Exercise objective: Look through the entries below. Report each line that has the word "Bill" in it.

Input for this task:
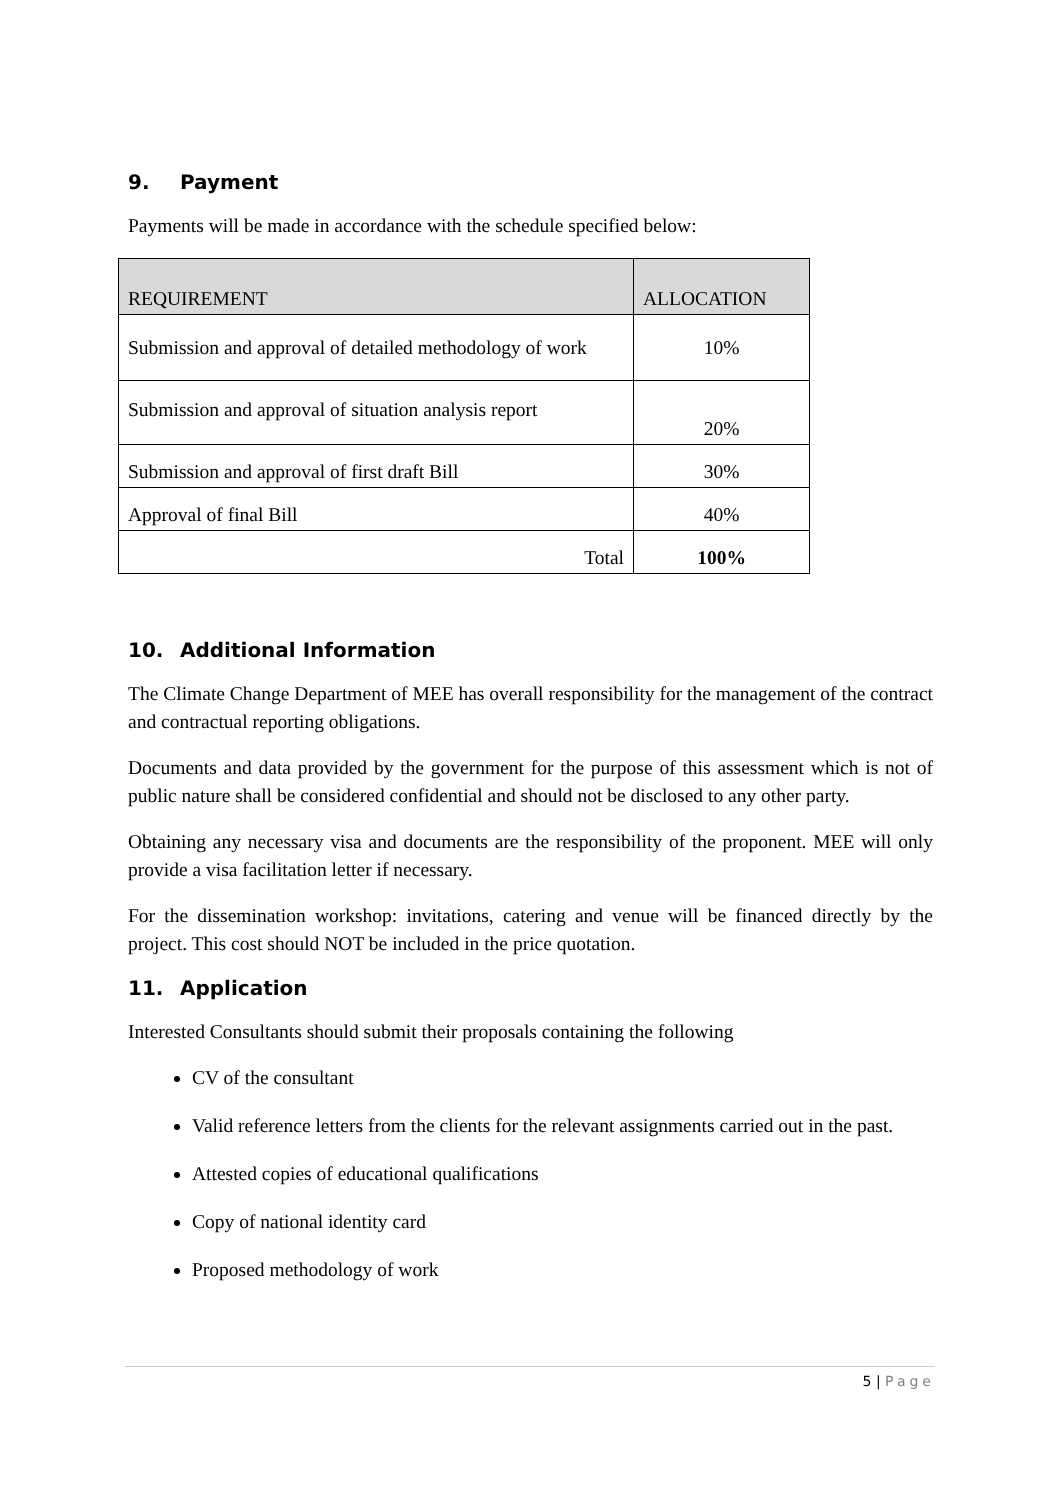9. Payment
Payments will be made in accordance with the schedule specified below:
| REQUIREMENT | ALLOCATION |
| Submission and approval of detailed methodology of work | 10% |
| Submission and approval of situation analysis report | 20% |
| Submission and approval of first draft Bill | 30% |
| Approval of final Bill | 40% |
| Total | 100% |
10. Additional Information
The Climate Change Department of MEE has overall responsibility for the management of the contract and contractual reporting obligations.
Documents and data provided by the government for the purpose of this assessment which is not of public nature shall be considered confidential and should not be disclosed to any other party.
Obtaining any necessary visa and documents are the responsibility of the proponent. MEE will only provide a visa facilitation letter if necessary.
For the dissemination workshop: invitations, catering and venue will be financed directly by the project. This cost should NOT be included in the price quotation.
11. Application
Interested Consultants should submit their proposals containing the following
CV of the consultant
Valid reference letters from the clients for the relevant assignments carried out in the past.
Attested copies of educational qualifications
Copy of national identity card
Proposed methodology of work
5 | Page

Completed exercise:
| Submission and approval of first draft Bill | 30% |
| Approval of final Bill | 40% |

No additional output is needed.